There only remains, I think, Woodwork and Metalwork and Gym, all of these conducted in a detached building tucked away behind the Methodist (Wesleyan in those days) Central Hall. The handicraft in those days was very much to standard and followed the same pattern in almost any school. I never got farther than making an inlaid key rack in woodwork and filing a straight edge in metalwork. Gym came round once a week and is chiefly recorded in my mind by the frustration of never being allowed to climb more than halfway up the ropes, though there was always the attempt to speed up higher before one was stopped, or lost a conduct mark for not stopping.

I do not believe that in those days there could have been more boys and150 girls in the school. There must have been many premature leavers. The School obtained excellent results. There was a certain intensity as Form IV built up throughout the year to the junior Oxford Local Exam, in July, and an attenuated Form V to the Senior Exams.

Prizes and Plays

Prize-days! The great hall I the Town Hall completely packed with boys and girls of the School and their parents. On the table as I write there lie two books received by me as prizes -Success in the Annual Examination ": "Lamb's Tales from Shakespeare" bound in blue leather and "Nicholas Nickleby" bound in red leather. The latter plunged me into an appreciation of Dickens which was not satisfied till I had all his books. I suppose that those prize-days were like most schools' prize-days, but they had something of glamour for me. There was, as is usual, some classical drama. I recall extracts from " As You Like It" one year and from "The Merchant of Venice'' another year. I recall to this day the Gratiano of the latter.
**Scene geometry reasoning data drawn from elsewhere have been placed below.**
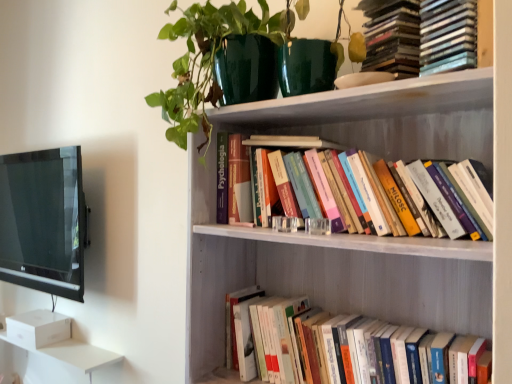
Question: From a real-world perspective, is hardcover books at upper right, placed as the first book when sorted from top to bottom, physically above black glossy tv at left?

Choices:
 (A) yes
 (B) no

Answer: (A)

Question: Considering the relative sizes of hardcover books at upper right, the third book in the bottom-to-top sequence, and black glossy tv at left in the image provided, is hardcover books at upper right, the third book in the bottom-to-top sequence, smaller than black glossy tv at left?

Choices:
 (A) no
 (B) yes

Answer: (B)

Question: Does hardcover books at upper right, placed as the first book when sorted from top to bottom, have a lesser height compared to black glossy tv at left?

Choices:
 (A) no
 (B) yes

Answer: (B)

Question: Considering the relative sizes of hardcover books at upper right, placed as the first book when sorted from top to bottom, and black glossy tv at left in the image provided, is hardcover books at upper right, placed as the first book when sorted from top to bottom, wider than black glossy tv at left?

Choices:
 (A) yes
 (B) no

Answer: (A)

Question: Is hardcover books at upper right, the third book in the bottom-to-top sequence, facing away from black glossy tv at left?

Choices:
 (A) yes
 (B) no

Answer: (B)

Question: Is hardcover books at upper right, placed as the first book when sorted from top to bottom, placed right next to black glossy tv at left?

Choices:
 (A) no
 (B) yes

Answer: (A)

Question: Is white wooden bookshelf at upper center facing away from green glossy pot at upper center?

Choices:
 (A) no
 (B) yes

Answer: (A)

Question: Considering the relative sizes of white wooden bookshelf at upper center and green glossy pot at upper center in the image provided, is white wooden bookshelf at upper center thinner than green glossy pot at upper center?

Choices:
 (A) yes
 (B) no

Answer: (B)

Question: Is white wooden bookshelf at upper center not close to green glossy pot at upper center?

Choices:
 (A) no
 (B) yes

Answer: (A)

Question: Is white wooden bookshelf at upper center to the left of green glossy pot at upper center from the viewer's perspective?

Choices:
 (A) no
 (B) yes

Answer: (A)

Question: Considering the relative sizes of white wooden bookshelf at upper center and green glossy pot at upper center in the image provided, is white wooden bookshelf at upper center bigger than green glossy pot at upper center?

Choices:
 (A) yes
 (B) no

Answer: (A)

Question: Is white wooden bookshelf at upper center further to camera compared to green glossy pot at upper center?

Choices:
 (A) yes
 (B) no

Answer: (B)

Question: From a real-world perspective, is hardcover books at lower right, which ranks as the 1th book in bottom-to-top order, on top of green glossy pot at upper center?

Choices:
 (A) no
 (B) yes

Answer: (A)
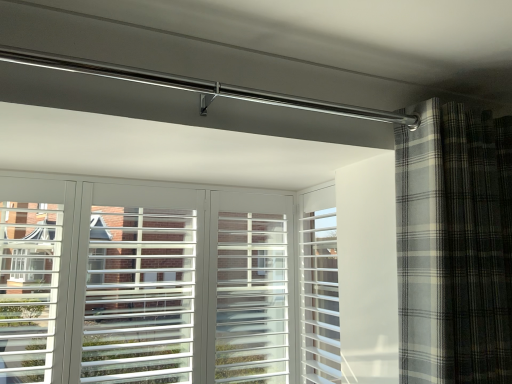
Where is `plaid fabric curtain at right`? The height and width of the screenshot is (384, 512). plaid fabric curtain at right is located at coordinates (454, 246).

The image size is (512, 384). What do you see at coordinates (454, 246) in the screenshot? I see `plaid fabric curtain at right` at bounding box center [454, 246].

Locate an element on the screen. white plastic screen door at center is located at coordinates (320, 288).

Describe the element at coordinates (320, 288) in the screenshot. I see `white plastic screen door at center` at that location.

Identify the location of plaid fabric curtain at right. (454, 246).

Does plaid fabric curtain at right appear on the left side of white plastic screen door at center?

No, plaid fabric curtain at right is not to the left of white plastic screen door at center.

Which object is further away from the camera taking this photo, plaid fabric curtain at right or white plastic screen door at center?

white plastic screen door at center is further from the camera.

Does point (449, 347) appear closer or farther from the camera than point (328, 293)?

Point (449, 347) is closer to the camera than point (328, 293).

From the image's perspective, would you say plaid fabric curtain at right is positioned over white plastic screen door at center?

Yes.

From a real-world perspective, is plaid fabric curtain at right over white plastic screen door at center?

Yes.

Does plaid fabric curtain at right have a lesser width compared to white plastic screen door at center?

Incorrect, the width of plaid fabric curtain at right is not less than that of white plastic screen door at center.

In the scene shown: Considering the sizes of objects plaid fabric curtain at right and white plastic screen door at center in the image provided, who is taller, plaid fabric curtain at right or white plastic screen door at center?

Standing taller between the two is white plastic screen door at center.

In the scene shown: Which of these two, plaid fabric curtain at right or white plastic screen door at center, is bigger?

plaid fabric curtain at right.

Is plaid fabric curtain at right positioned beyond the bounds of white plastic screen door at center?

plaid fabric curtain at right lies outside white plastic screen door at center's area.

Are plaid fabric curtain at right and white plastic screen door at center far apart?

plaid fabric curtain at right is near white plastic screen door at center, not far away.

Is white plastic screen door at center at the back of plaid fabric curtain at right?

Yes.

How many degrees apart are the facing directions of plaid fabric curtain at right and white plastic screen door at center?

The angle between the facing direction of plaid fabric curtain at right and the facing direction of white plastic screen door at center is 87.5 degrees.

Where is `screen door located underneath the plaid fabric curtain at right (from a real-world perspective)`? screen door located underneath the plaid fabric curtain at right (from a real-world perspective) is located at coordinates (320, 288).

Considering the positions of objects white plastic screen door at center and plaid fabric curtain at right in the image provided, who is more to the right, white plastic screen door at center or plaid fabric curtain at right?

From the viewer's perspective, plaid fabric curtain at right appears more on the right side.

Which object is further away from the camera, white plastic screen door at center or plaid fabric curtain at right?

white plastic screen door at center is behind.

Considering the points (322, 306) and (396, 190), which point is behind, point (322, 306) or point (396, 190)?

The point (322, 306) is farther.

From the image's perspective, which object appears higher, white plastic screen door at center or plaid fabric curtain at right?

From the image's view, plaid fabric curtain at right is above.

From a real-world perspective, is white plastic screen door at center positioned above or below plaid fabric curtain at right?

white plastic screen door at center is below plaid fabric curtain at right.

Which object is wider, white plastic screen door at center or plaid fabric curtain at right?

With larger width is plaid fabric curtain at right.

Can you confirm if white plastic screen door at center is taller than plaid fabric curtain at right?

Correct, white plastic screen door at center is much taller as plaid fabric curtain at right.

Considering the relative sizes of white plastic screen door at center and plaid fabric curtain at right in the image provided, is white plastic screen door at center bigger than plaid fabric curtain at right?

Actually, white plastic screen door at center might be smaller than plaid fabric curtain at right.

Which is correct: white plastic screen door at center is inside plaid fabric curtain at right, or outside of it?

white plastic screen door at center is not enclosed by plaid fabric curtain at right.

Is there a large distance between white plastic screen door at center and plaid fabric curtain at right?

No, white plastic screen door at center is not far from plaid fabric curtain at right.

Is white plastic screen door at center turned away from plaid fabric curtain at right?

No, white plastic screen door at center is not facing the opposite direction of plaid fabric curtain at right.

Locate an element on the screen. Image resolution: width=512 pixels, height=384 pixels. curtain above the white plastic screen door at center (from the image's perspective) is located at coordinates (454, 246).

What are the coordinates of `screen door lying below the plaid fabric curtain at right (from the image's perspective)` in the screenshot? It's located at (320, 288).

Where is `curtain that appears above the white plastic screen door at center (from the image's perspective)`? The width and height of the screenshot is (512, 384). curtain that appears above the white plastic screen door at center (from the image's perspective) is located at coordinates 454,246.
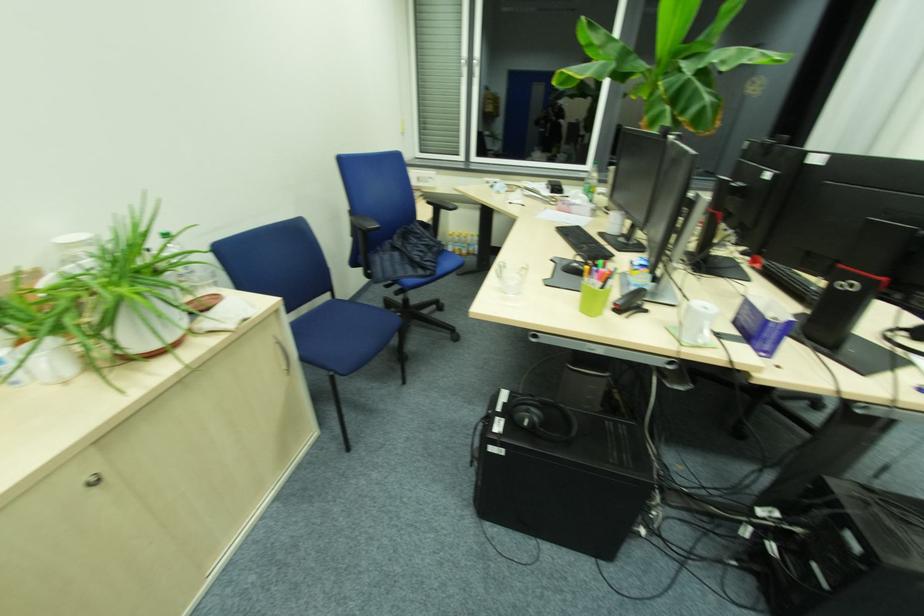
The image size is (924, 616). I want to click on white coffee mug, so click(696, 323).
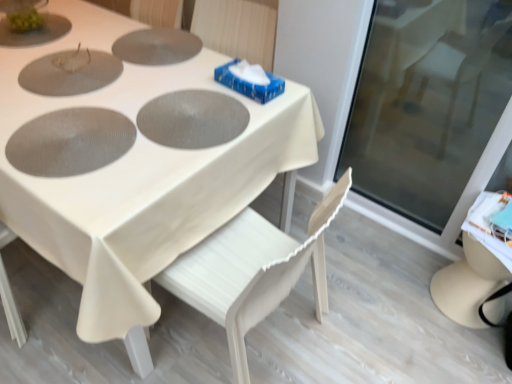
Find the location of `vacant area that lies between matte gray pizza pan at center, which appears as the third pizza pan when viewed from the back, and gray matte pizza pan at center, which is the second pizza pan from front to back`. vacant area that lies between matte gray pizza pan at center, which appears as the third pizza pan when viewed from the back, and gray matte pizza pan at center, which is the second pizza pan from front to back is located at coordinates (131, 124).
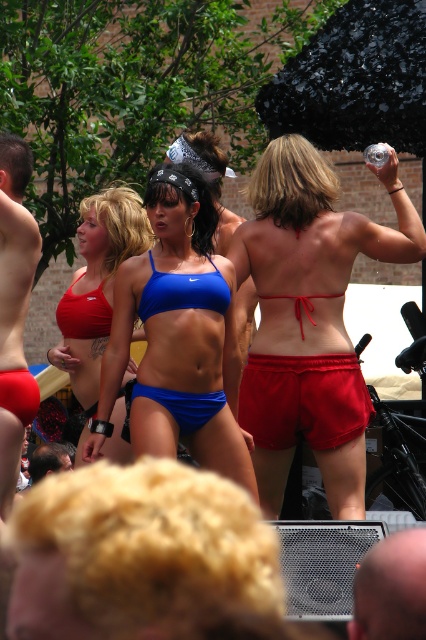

The gusto and the expression he put into-

"A Daniel, still say I a second Daniel!
I thank thee, Jew, for teaching me that word''.

were magnificent. Then there was the trek to the School, which was ablaze with light, and especially to the laboratories where every gadget and colour to attract the interest was displayed.

The scene in that play of my school life is clear and vivid. The principal actors, if so I may describe the masters, stand out as if I were still there, and I find it difficult to realise, so vitally are they present in my recollection, that probably not one of them is still in the School. They were a grand team. In the midst of all the educational clamour and theory of today - the common entrance exams. or junior leaving exams., the general certificate of education, intelligence tells , the grammar school, the comprehensive school, parity of esteem and what you will the sine qua non of a devoted and inspiring teaching service remains. Such teachers were those in the "Tech." I my day and I owe them much.

It disturbs me that I cannot recall many members of the "chorus", the boys, though doubtless if I met any of them I should at once remember. Of my form companions I recall Hillyer, Wright, Dale, Booth, Powell, P.S, Smith, Hunt, Green, Othick. I recall still fewer of the girls. How far apart have work and home, war and peace flung us; and shall we in this year of the School's jubilee, link up at all again to recall forgotten faces, to make the old schoolboy jokes and to acknowledge that it was good to have been there? I would that as old boys we might feel the inspiration of the hymn, which says:

"Then, as the trumpet call, in after years,
'Lift up your hearts,' rings pealing in our ears,
Still shall those hearts respond with full accord:
'We lift them up, we lift them to the Lord'".